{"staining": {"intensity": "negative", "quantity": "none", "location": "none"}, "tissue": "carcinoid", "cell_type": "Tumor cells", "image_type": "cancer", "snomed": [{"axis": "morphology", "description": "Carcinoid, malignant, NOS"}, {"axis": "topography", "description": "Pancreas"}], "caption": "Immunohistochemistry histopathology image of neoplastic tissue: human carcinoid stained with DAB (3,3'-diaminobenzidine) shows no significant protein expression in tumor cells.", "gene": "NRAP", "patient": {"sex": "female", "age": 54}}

...

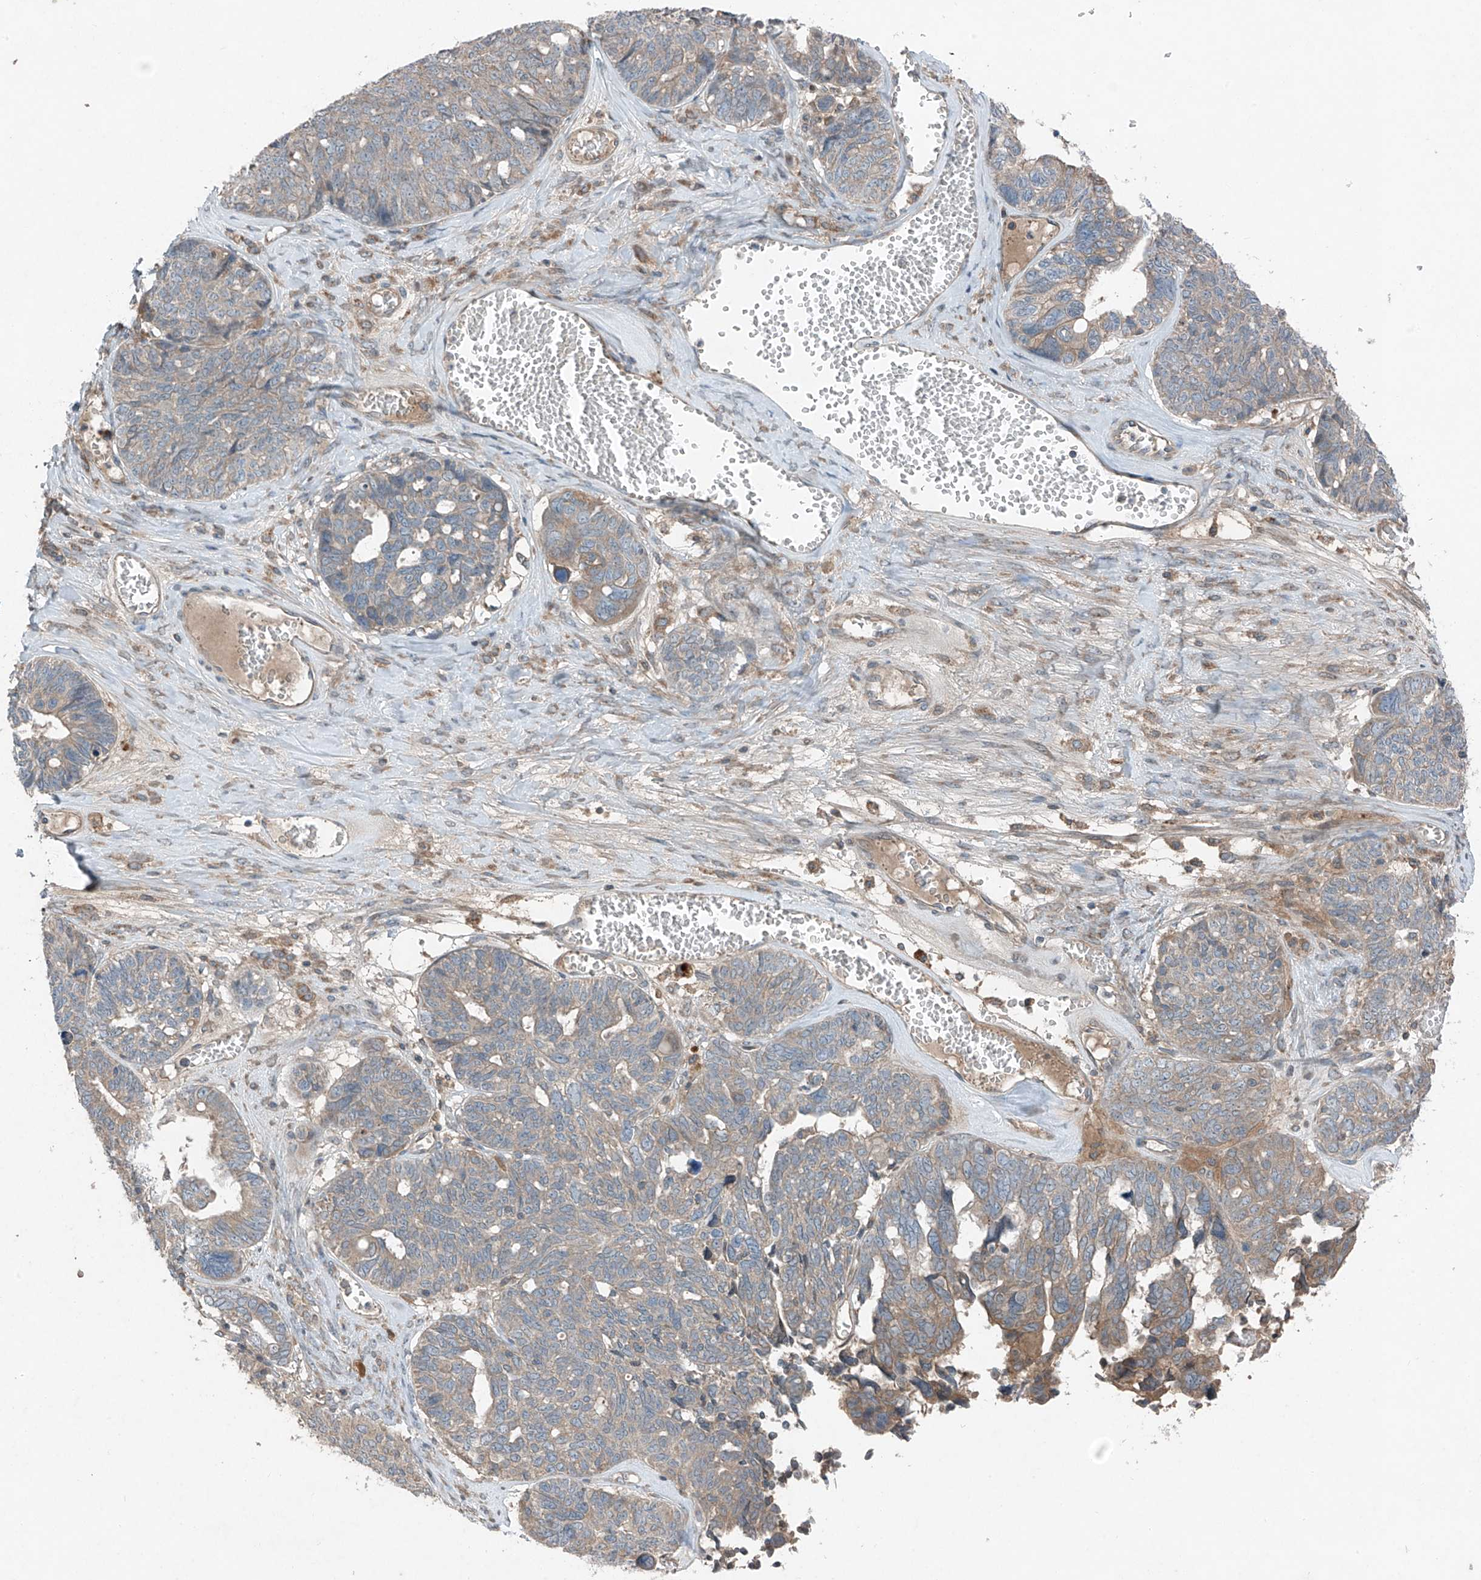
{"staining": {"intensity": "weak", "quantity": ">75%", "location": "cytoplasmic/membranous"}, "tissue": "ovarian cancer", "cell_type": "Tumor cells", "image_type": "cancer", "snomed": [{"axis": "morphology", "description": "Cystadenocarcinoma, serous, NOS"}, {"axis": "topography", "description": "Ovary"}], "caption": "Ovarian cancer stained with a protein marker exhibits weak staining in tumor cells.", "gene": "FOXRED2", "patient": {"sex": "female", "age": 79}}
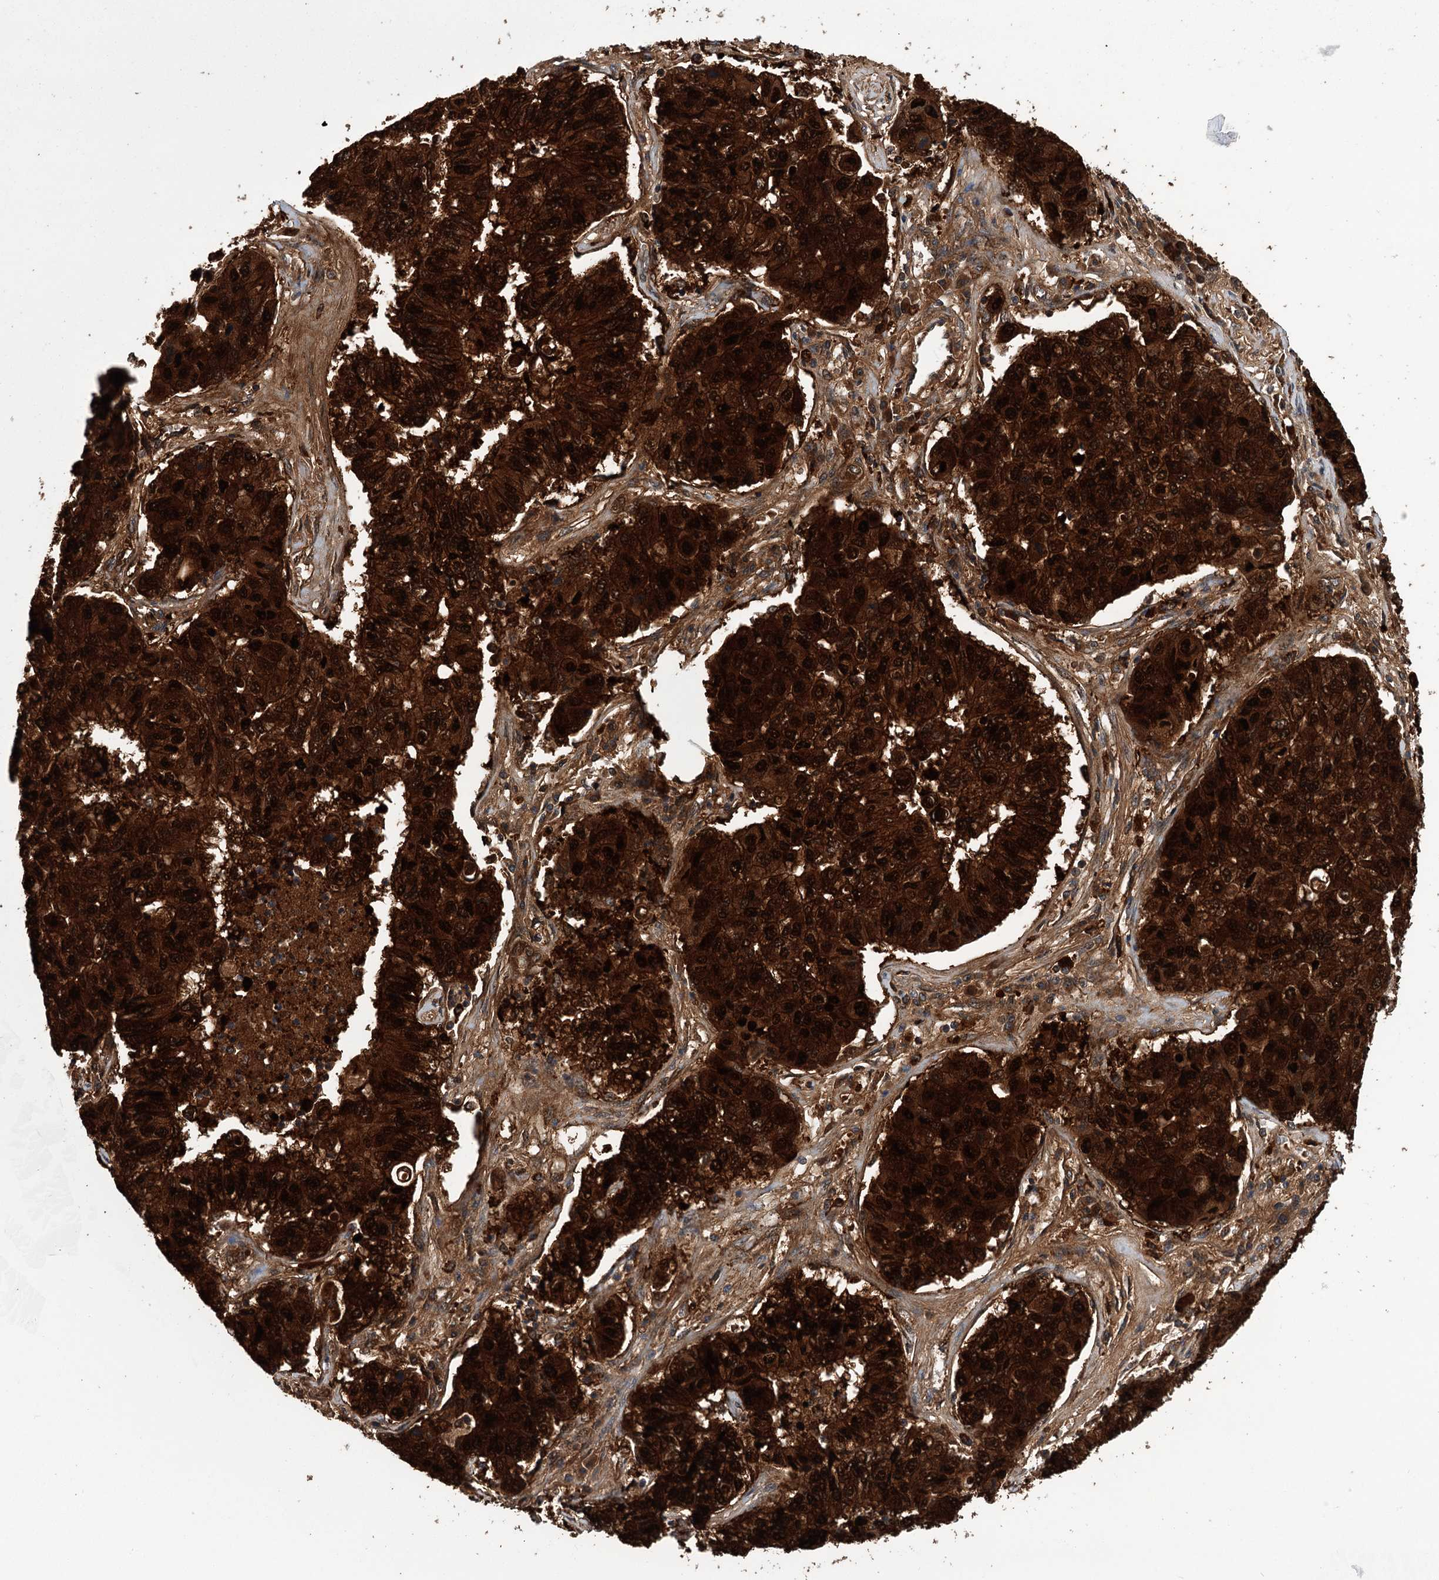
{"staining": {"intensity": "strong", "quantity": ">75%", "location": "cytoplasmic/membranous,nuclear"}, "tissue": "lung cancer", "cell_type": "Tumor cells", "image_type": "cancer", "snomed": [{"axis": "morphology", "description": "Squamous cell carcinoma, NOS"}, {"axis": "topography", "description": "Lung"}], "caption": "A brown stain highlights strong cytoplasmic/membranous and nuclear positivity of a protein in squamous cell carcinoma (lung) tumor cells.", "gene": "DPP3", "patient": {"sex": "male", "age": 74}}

▶ Task brief:
Provide every line from the material that contains the word "membranous".

▶ Result for this exercise:
{"staining": {"intensity": "weak", "quantity": ">75%", "location": "cytoplasmic/membranous"}, "tissue": "ovarian cancer", "cell_type": "Tumor cells", "image_type": "cancer", "snomed": [{"axis": "morphology", "description": "Cystadenocarcinoma, serous, NOS"}, {"axis": "topography", "description": "Ovary"}], "caption": "Ovarian cancer stained with a protein marker exhibits weak staining in tumor cells.", "gene": "FOXRED2", "patient": {"sex": "female", "age": 79}}
{"staining": {"intensity": "strong", "quantity": ">75%", "location": "cytoplasmic/membranous,nuclear"}, "tissue": "lung cancer", "cell_type": "Tumor cells", "image_type": "cancer", "snomed": [{"axis": "morphology", "description": "Squamous cell carcinoma, NOS"}, {"axis": "topography", "description": "Lung"}], "caption": "A brown stain highlights strong cytoplasmic/membranous and nuclear positivity of a protein in squamous cell carcinoma (lung) tumor cells.", "gene": "DPP3", "patient": {"sex": "male", "age": 74}}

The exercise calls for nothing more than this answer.